Prince of Darkness
Director: John Carpenter
Writer: John Carpenter
Cast: Donald Pleasence, Jameson Parker, Victor Wong, Lisa Blount, Dennis Dun, Susan Blanchard, Anne Marie Howard, Ann Yen, Ken Wright, Dirk Blocker, Jessie Lawrence Ferguson, Peter Jason
Seen on: 22.5.2016
After the death of a priest, Father Loomis (Donald Pleasence) goes to his church and finds a weird container full of a green liquid in the basement. Nonplussed, he asks university professor Howard Birack (Victor Wong) for help in analyzing whatever that liquid is. Birack packs up equipment and a group of grad students from various fields. They set up camp in the church and get to work. But it seems the liquid isn’t something that science can deal with, but evil itself.
Prince of Darkness didn’t impress me much, I have to admit. While I enjoyed the science and religion blend at first, I just thought that it all got a bit much – and I wasn’t really able to go along with a lot of it.
I really loved that the priest’s first reaction was to call in the university when he stumbles upon weird goo in the church. This easy cooperation of science and religion is rather unusual for horror movies (or in general, actually) but it should happen more often, I think. It is unfortunate then that the film doesn’t really stick to its guns in that regard and the science starts to lose its importance as the film progresses.

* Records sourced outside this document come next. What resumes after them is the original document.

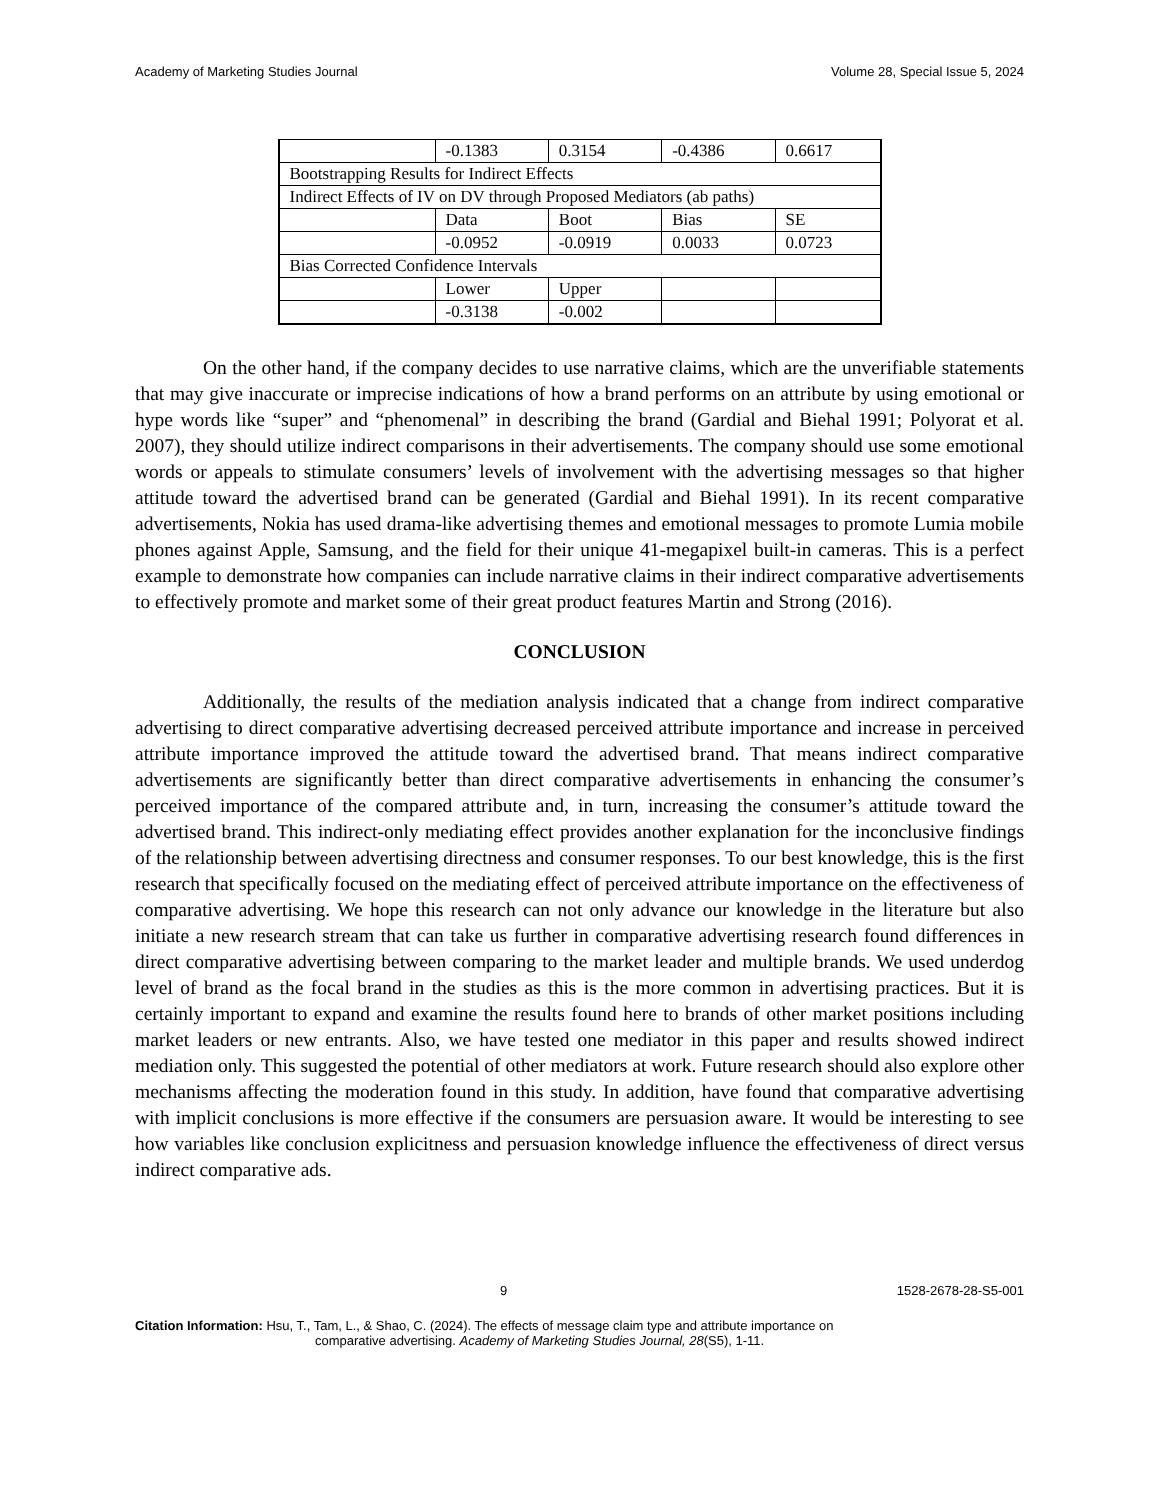Academy of Marketing Studies Journal Volume 28, Special Issue 5, 2024
| | -0.1383 | 0.3154 | -0.4386 | 0.6617 |
| Bootstrapping Results for Indirect Effects | | | | |
| Indirect Effects of IV on DV through Proposed Mediators (ab paths) | | | | |
| | Data | Boot | Bias | SE |
| | -0.0952 | -0.0919 | 0.0033 | 0.0723 |
| Bias Corrected Confidence Intervals | | | | |
| | Lower | Upper | | |
| | -0.3138 | -0.002 | | |
On the other hand, if the company decides to use narrative claims, which are the unverifiable statements that may give inaccurate or imprecise indications of how a brand performs on an attribute by using emotional or hype words like “super” and “phenomenal” in describing the brand (Gardial and Biehal 1991; Polyorat et al. 2007), they should utilize indirect comparisons in their advertisements. The company should use some emotional words or appeals to stimulate consumers’ levels of involvement with the advertising messages so that higher attitude toward the advertised brand can be generated (Gardial and Biehal 1991). In its recent comparative advertisements, Nokia has used drama-like advertising themes and emotional messages to promote Lumia mobile phones against Apple, Samsung, and the field for their unique 41-megapixel built-in cameras. This is a perfect example to demonstrate how companies can include narrative claims in their indirect comparative advertisements to effectively promote and market some of their great product features Martin and Strong (2016).
CONCLUSION
Additionally, the results of the mediation analysis indicated that a change from indirect comparative advertising to direct comparative advertising decreased perceived attribute importance and increase in perceived attribute importance improved the attitude toward the advertised brand. That means indirect comparative advertisements are significantly better than direct comparative advertisements in enhancing the consumer’s perceived importance of the compared attribute and, in turn, increasing the consumer’s attitude toward the advertised brand. This indirect-only mediating effect provides another explanation for the inconclusive findings of the relationship between advertising directness and consumer responses. To our best knowledge, this is the first research that specifically focused on the mediating effect of perceived attribute importance on the effectiveness of comparative advertising. We hope this research can not only advance our knowledge in the literature but also initiate a new research stream that can take us further in comparative advertising research found differences in direct comparative advertising between comparing to the market leader and multiple brands. We used underdog level of brand as the focal brand in the studies as this is the more common in advertising practices. But it is certainly important to expand and examine the results found here to brands of other market positions including market leaders or new entrants. Also, we have tested one mediator in this paper and results showed indirect mediation only. This suggested the potential of other mediators at work. Future research should also explore other mechanisms affecting the moderation found in this study. In addition, have found that comparative advertising with implicit conclusions is more effective if the consumers are persuasion aware. It would be interesting to see how variables like conclusion explicitness and persuasion knowledge influence the effectiveness of direct versus indirect comparative ads.
9 1528-2678-28-S5-001
Citation Information: Hsu, T., Tam, L., & Shao, C. (2024). The effects of message claim type and attribute importance on
comparative advertising. Academy of Marketing Studies Journal, 28(S5), 1-11.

There was generally a lot of creativity to the plot and the mixing together of different things that are not usually part of devil-movies (in fact, Carpenter basically rewrites the Satanic mythology): telepathy, computers and algorithms, spooky liquids and more. Plus, there are oodles of very nice gore effects.
But other things are more unfortunate. Above all I was irritated by the inclusion of the homeless as Satan’s easy access henchmen. Was it really necessary to marginalize them even further that way, making them the first tangible threat? I also didn’t care much for the romance that is basically watching the fridging of a woman unfold in real time, when it’s all about how Brian (Jameson Parker) feels about it.
The film also had pacing issues and too many characters, which kept me at arm’s length from what was going on. Though it might just be that the film caught me at the wrong time, because there was a whole lot there to like, but since I am generally not that into Carpenter movies, I doubt that it would have worked better for me on another day. Maybe I’ll try again at some point though.